*** EXTRACT TO READ

A WOMAN has admitted she adores everything about the natural world once sanitised on screen. 

Risk manager Emma Bradford, aged 36, is known for her fondness of animals in soft pastel colours that remove any suggestions of natural flesh and move only on a confined two-dimensional screen.

She said: “I’d have a dog but it’s the hair. I’ve got velvet sofas, you see.

“But every weekend you’ll find me in my Eeyore onesie watching my Disney favourites, from The Jungle Book to The Aristocats to Zootopia. I can’t get enough of their anthropomorphic antics.

“I’m less keen on 101 Dalmatians and Finding Nemo – that’s just too many dogs and you can’t make fish likeable – but otherwise I’m a real at-one-remove animal lover.

“My wardrobe’s all leopard print, I’ve got a life-size Scooby Doo in the downstairs loo and my kitchen is a shrine to Cath Kidston chicken prints though I wouldn’t like to be near a real one. They peck and fly at your face.

“I know we share this planet with actual animals but couldn’t they all be put into zoos to avoid having to swerve so they don’t dent your car? It’d be more convenient.”

Friend Fran Johnson said: “Hasn’t stopped her last three boyfriends being a sloth, a snake and a fat, horrible stinking pig.”

******

EXERCISE PROMPT
Echo back the whole article about the woman who loves animals only on screen, word for word. The items after this have nothing to do with it.

*** EXCERPTED DATA

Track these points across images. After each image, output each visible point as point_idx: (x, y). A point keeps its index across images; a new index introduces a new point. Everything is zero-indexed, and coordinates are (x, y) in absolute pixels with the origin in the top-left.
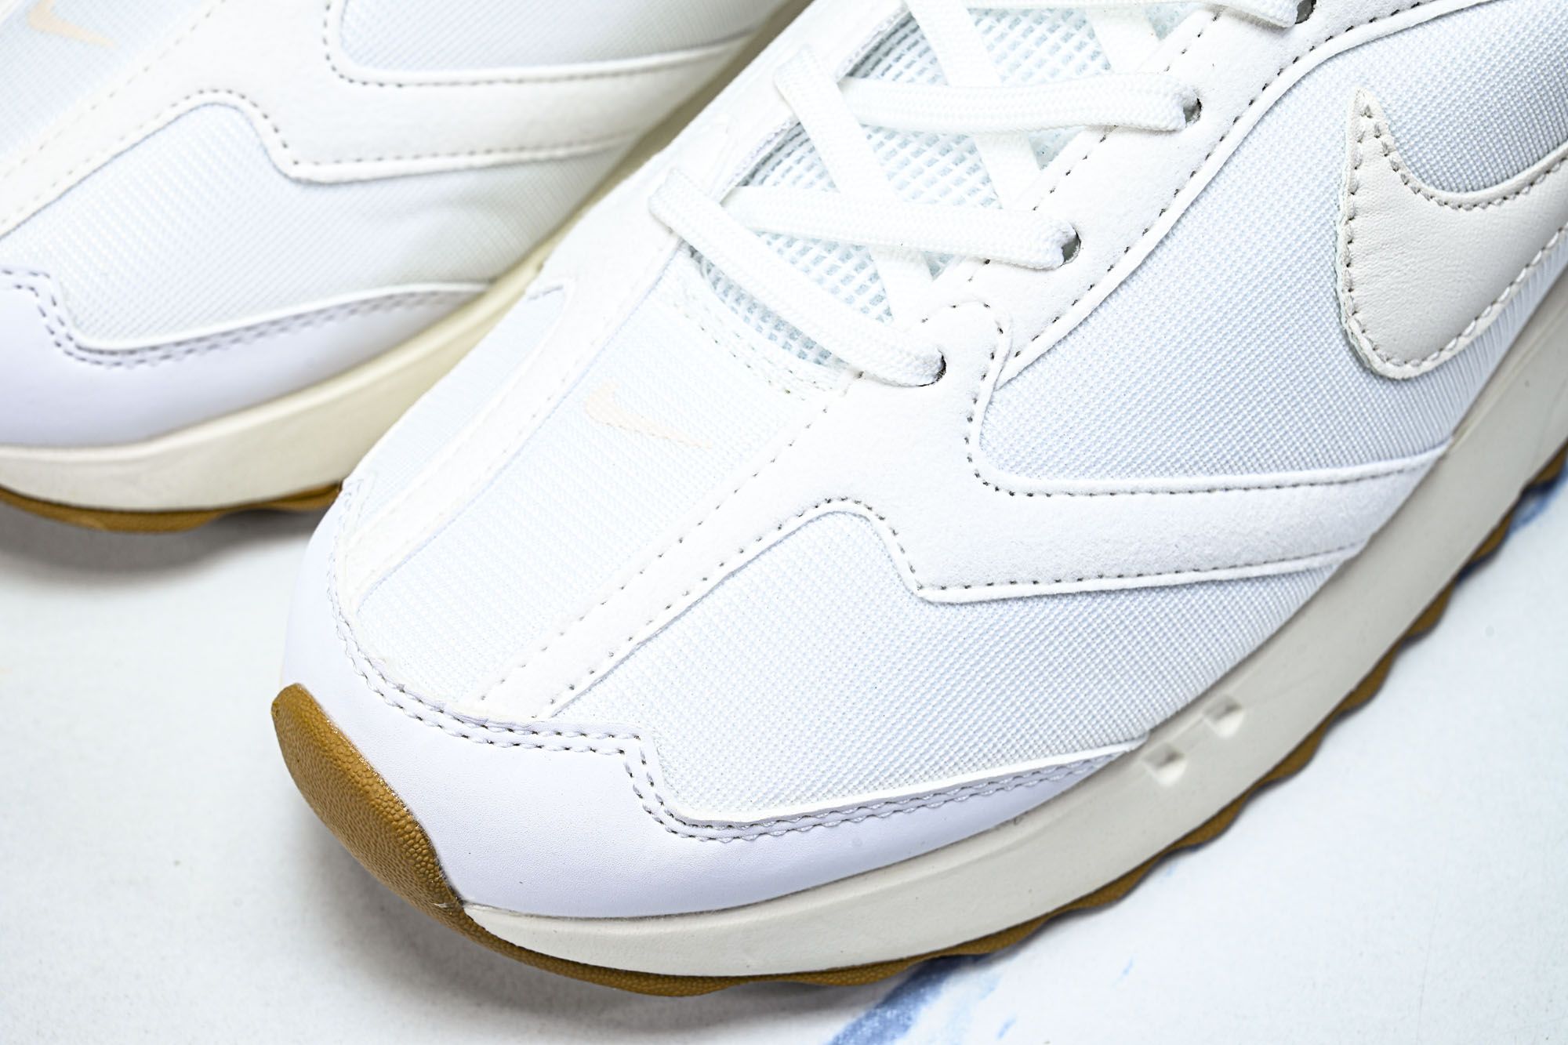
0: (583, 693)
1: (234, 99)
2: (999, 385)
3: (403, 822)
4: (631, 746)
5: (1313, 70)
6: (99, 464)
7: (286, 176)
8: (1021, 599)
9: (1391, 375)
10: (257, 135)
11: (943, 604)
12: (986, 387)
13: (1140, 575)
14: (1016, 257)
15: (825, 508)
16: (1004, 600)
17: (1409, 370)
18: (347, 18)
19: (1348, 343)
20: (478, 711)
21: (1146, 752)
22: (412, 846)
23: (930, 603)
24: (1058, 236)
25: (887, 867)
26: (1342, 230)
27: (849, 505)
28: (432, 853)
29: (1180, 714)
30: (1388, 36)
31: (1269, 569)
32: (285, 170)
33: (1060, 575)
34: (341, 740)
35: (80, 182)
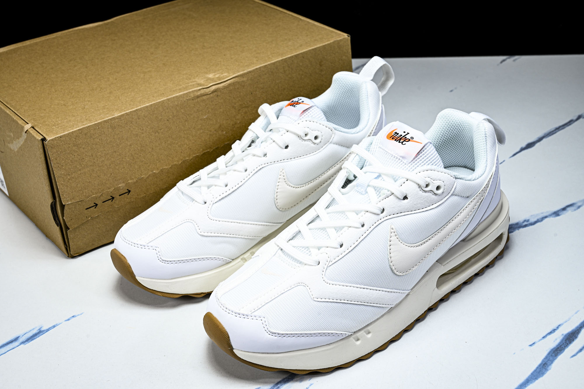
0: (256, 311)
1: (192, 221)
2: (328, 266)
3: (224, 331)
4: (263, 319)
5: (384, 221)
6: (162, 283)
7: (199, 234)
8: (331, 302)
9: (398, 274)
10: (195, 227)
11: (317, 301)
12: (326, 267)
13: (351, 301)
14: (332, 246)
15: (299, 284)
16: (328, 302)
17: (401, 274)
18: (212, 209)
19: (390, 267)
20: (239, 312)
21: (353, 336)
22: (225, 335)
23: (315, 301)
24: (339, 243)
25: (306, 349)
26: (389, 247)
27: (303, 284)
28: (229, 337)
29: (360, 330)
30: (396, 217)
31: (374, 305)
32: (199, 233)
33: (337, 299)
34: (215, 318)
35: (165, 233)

******
*** EXCERPTED DATA

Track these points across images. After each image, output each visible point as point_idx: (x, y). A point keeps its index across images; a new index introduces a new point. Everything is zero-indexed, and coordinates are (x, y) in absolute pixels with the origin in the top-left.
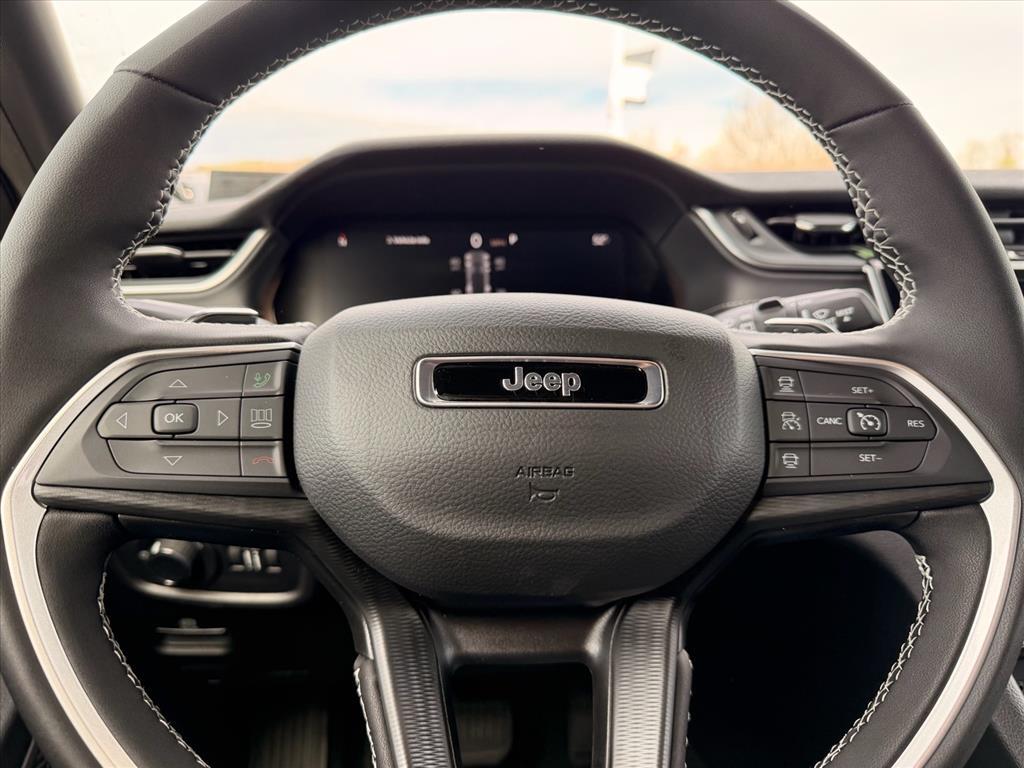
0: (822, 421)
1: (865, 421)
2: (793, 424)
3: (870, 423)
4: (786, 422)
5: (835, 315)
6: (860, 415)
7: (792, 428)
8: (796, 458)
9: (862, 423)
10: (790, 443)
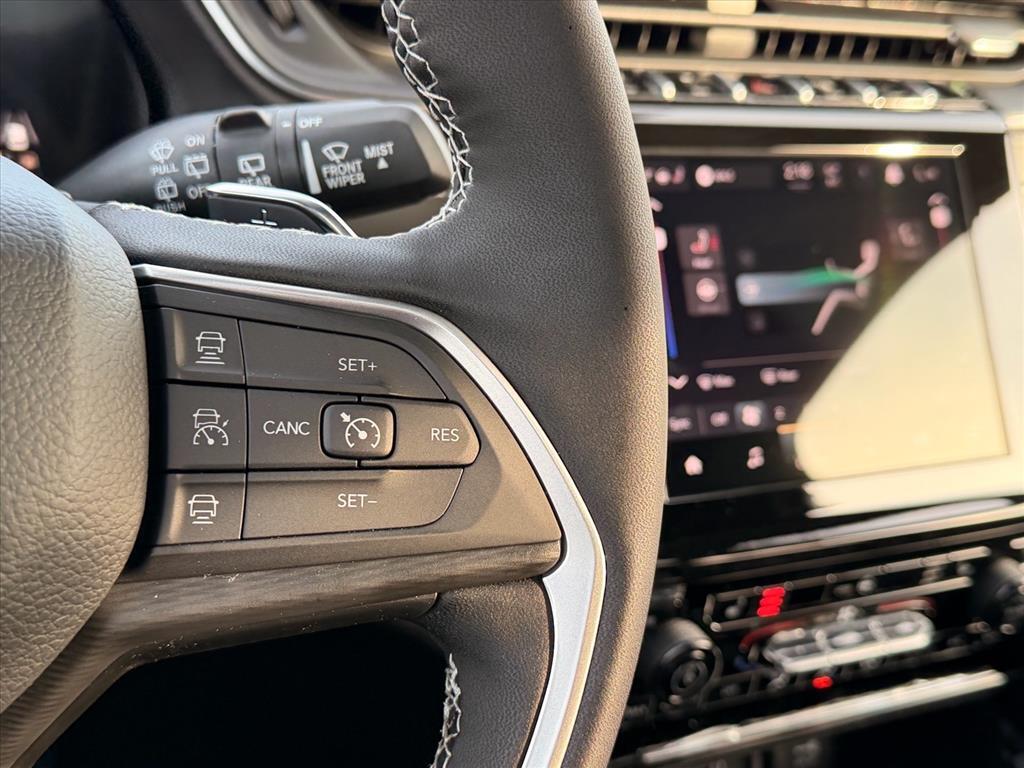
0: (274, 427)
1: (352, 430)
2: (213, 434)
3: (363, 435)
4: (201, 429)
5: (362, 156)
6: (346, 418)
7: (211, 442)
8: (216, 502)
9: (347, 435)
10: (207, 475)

******

ANSWER FOR THE TASK
A WOMAN has admitted she adores everything about the natural world once sanitised on screen. 

Risk manager Emma Bradford, aged 36, is known for her fondness of animals in soft pastel colours that remove any suggestions of natural flesh and move only on a confined two-dimensional screen.

She said: “I’d have a dog but it’s the hair. I’ve got velvet sofas, you see.

“But every weekend you’ll find me in my Eeyore onesie watching my Disney favourites, from The Jungle Book to The Aristocats to Zootopia. I can’t get enough of their anthropomorphic antics.

“I’m less keen on 101 Dalmatians and Finding Nemo – that’s just too many dogs and you can’t make fish likeable – but otherwise I’m a real at-one-remove animal lover.

“My wardrobe’s all leopard print, I’ve got a life-size Scooby Doo in the downstairs loo and my kitchen is a shrine to Cath Kidston chicken prints though I wouldn’t like to be near a real one. They peck and fly at your face.

“I know we share this planet with actual animals but couldn’t they all be put into zoos to avoid having to swerve so they don’t dent your car? It’d be more convenient.”

Friend Fran Johnson said: “Hasn’t stopped her last three boyfriends being a sloth, a snake and a fat, horrible stinking pig.”